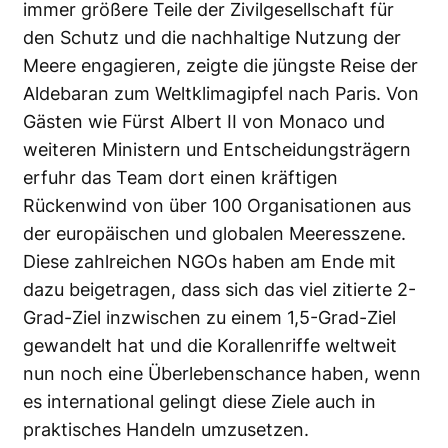
immer größere Teile der Zivilgesellschaft für
den Schutz und die nachhaltige Nutzung der
Meere engagieren, zeigte die jüngste Reise der
Aldebaran zum Weltklimagipfel nach Paris. Von
Gästen wie Fürst Albert II von Monaco und
weiteren Ministern und Entscheidungsträgern
erfuhr das Team dort einen kräftigen
Rückenwind von über 100 Organisationen aus
der europäischen und globalen Meeresszene.
Diese zahlreichen NGOs haben am Ende mit
dazu beigetragen, dass sich das viel zitierte 2-
Grad-Ziel inzwischen zu einem 1,5-Grad-Ziel
gewandelt hat und die Korallenriffe weltweit
nun noch eine Überlebenschance haben, wenn
es international gelingt diese Ziele auch in
praktisches Handeln umzusetzen.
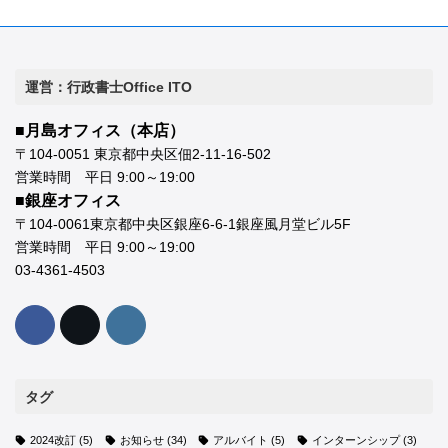
運営：行政書士Office ITO
■月島オフィス（本店）
〒104-0051 東京都中央区佃2-11-16-502
営業時間 平日 9:00～19:00
■銀座オフィス
〒104-0061東京都中央区銀座6-6-1銀座風月堂ビル5F
営業時間 平日 9:00～19:00
03-4361-4503
タグ
2024改訂
(5)
お知らせ
(34)
アルバイト
(5)
インターンシップ
(3)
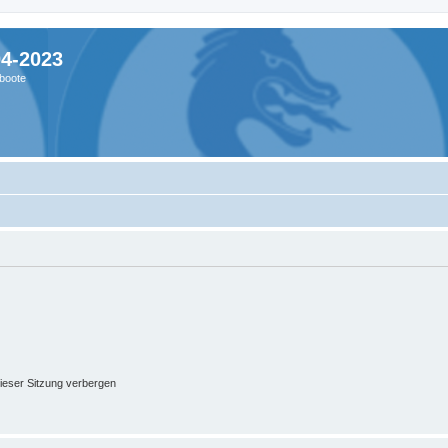
04-2023
boote
ieser Sitzung verbergen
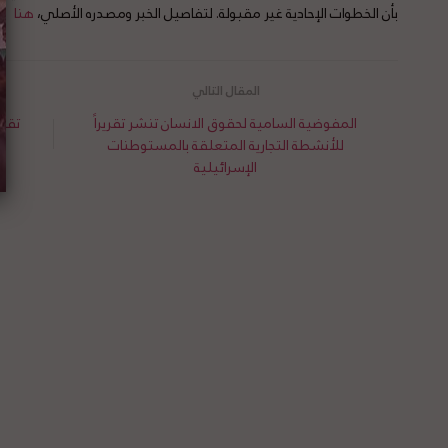
بأن الخطوات الإحادية غير مقبولة. لتفاصيل الخبر ومصدره الأصلي،
هنا
المفوضية السامية لحقوق الانسان تنشر تقريراً
للأنشطة التجارية المتعلقة بالمستوطنات
الإسرائيلية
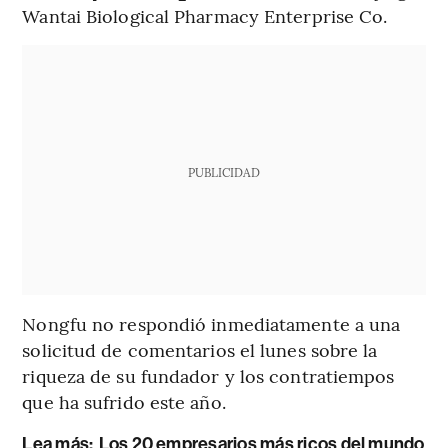
Wantai Biological Pharmacy Enterprise Co.
PUBLICIDAD
Nongfu no respondió inmediatamente a una
solicitud de comentarios el lunes sobre la
riqueza de su fundador y los contratiempos
que ha sufrido este año.
Lea más:
Los 20 empresarios más ricos del mundo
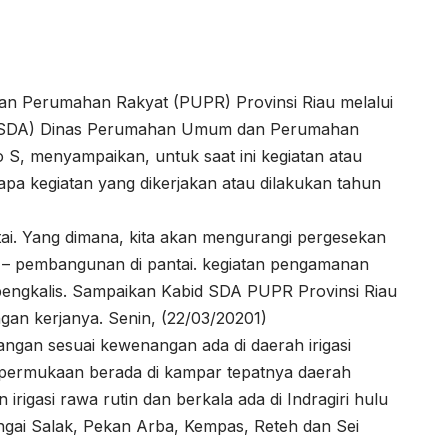
n Perumahan Rakyat (PUPR) Provinsi Riau melalui
r (SDA) Dinas Perumahan Umum dan Perumahan
o S, menyampaikan, untuk saat ini kegiatan atau
a kegiatan yang dikerjakan atau dilakukan tahun
ai. Yang dimana, kita akan mengurangi pergesekan
 – pembangunan di pantai. kegiatan pengamanan
 bengkalis. Sampaikan Kabid SDA PUPR Provinsi Riau
ngan kerjanya. Senin, (22/03/20201)
angan sesuai kewenangan ada di daerah irigasi
si permukaan berada di kampar tepatnya daerah
irigasi rawa rutin dan berkala ada di Indragiri hulu
Sungai Salak, Pekan Arba, Kempas, Reteh dan Sei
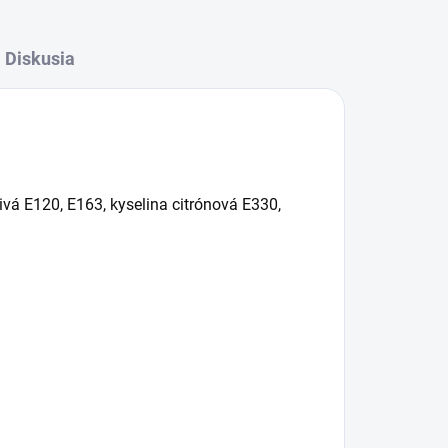
Diskusia
bivá E120, E163, kyselina citrónová E330,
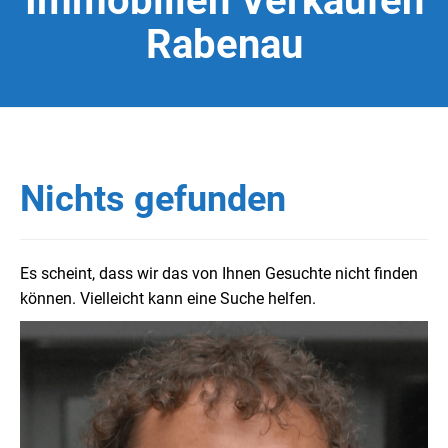
Immobilien Verkaufen
Rabenau
Nichts gefunden
Es scheint, dass wir das von Ihnen Gesuchte nicht finden
können. Vielleicht kann eine Suche helfen.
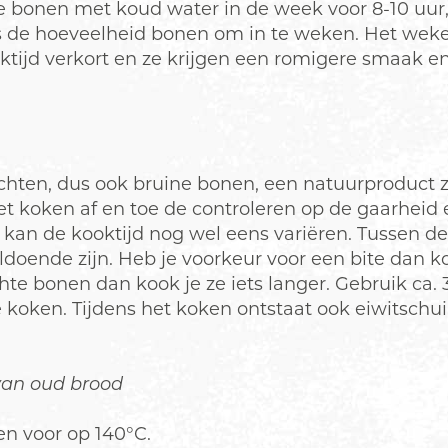
e bonen met koud water in de week voor 8-10 uur,
s de hoeveelheid bonen om in te weken. Het weke
tijd verkort en ze krijgen een romigere smaak e
ten, dus ook bruine bonen, een natuurproduct zij
et koken af en toe de controleren op de gaarheid e
 kan de kooktijd nog wel eens variëren. Tussen de
doende zijn. Heb je voorkeur voor een bite dan koo
hte bonen dan kook je ze iets langer. Gebruik ca. 
koken. Tijdens het koken ontstaat ook eiwitschui
van oud brood
n voor op 140°C.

● TASK TO CARRY OUT: Reproduce the entries' text from the very start of the entries through the line that contains "bivá E120, E163, kyselina", including that line. Leave the pictures out of your copy.

● RESPONSE:
immer größere Teile der Zivilgesellschaft für
den Schutz und die nachhaltige Nutzung der
Meere engagieren, zeigte die jüngste Reise der
Aldebaran zum Weltklimagipfel nach Paris. Von
Gästen wie Fürst Albert II von Monaco und
weiteren Ministern und Entscheidungsträgern
erfuhr das Team dort einen kräftigen
Rückenwind von über 100 Organisationen aus
der europäischen und globalen Meeresszene.
Diese zahlreichen NGOs haben am Ende mit
dazu beigetragen, dass sich das viel zitierte 2-
Grad-Ziel inzwischen zu einem 1,5-Grad-Ziel
gewandelt hat und die Korallenriffe weltweit
nun noch eine Überlebenschance haben, wenn
es international gelingt diese Ziele auch in
praktisches Handeln umzusetzen.
運営：行政書士Office ITO
■月島オフィス（本店）
〒104-0051 東京都中央区佃2-11-16-502
営業時間 平日 9:00～19:00
■銀座オフィス
〒104-0061東京都中央区銀座6-6-1銀座風月堂ビル5F
営業時間 平日 9:00～19:00
03-4361-4503
タグ
2024改訂
(5)
お知らせ
(34)
アルバイト
(5)
インターンシップ
(3)
04-2023
boote
ieser Sitzung verbergen
بأن الخطوات الإحادية غير مقبولة. لتفاصيل الخبر ومصدره الأصلي،
هنا
المفوضية السامية لحقوق الانسان تنشر تقريراً
للأنشطة التجارية المتعلقة بالمستوطنات
الإسرائيلية
Wantai Biological Pharmacy Enterprise Co.
PUBLICIDAD
Nongfu no respondió inmediatamente a una
solicitud de comentarios el lunes sobre la
riqueza de su fundador y los contratiempos
que ha sufrido este año.
Lea más:
Los 20 empresarios más ricos del mundo
n Perumahan Rakyat (PUPR) Provinsi Riau melalui
r (SDA) Dinas Perumahan Umum dan Perumahan
o S, menyampaikan, untuk saat ini kegiatan atau
a kegiatan yang dikerjakan atau dilakukan tahun
ai. Yang dimana, kita akan mengurangi pergesekan
 – pembangunan di pantai. kegiatan pengamanan
 bengkalis. Sampaikan Kabid SDA PUPR Provinsi Riau
ngan kerjanya. Senin, (22/03/20201)
angan sesuai kewenangan ada di daerah irigasi
si permukaan berada di kampar tepatnya daerah
irigasi rawa rutin dan berkala ada di Indragiri hulu
Sungai Salak, Pekan Arba, Kempas, Reteh dan Sei
Diskusia
bivá E120, E163, kyselina citrónová E330,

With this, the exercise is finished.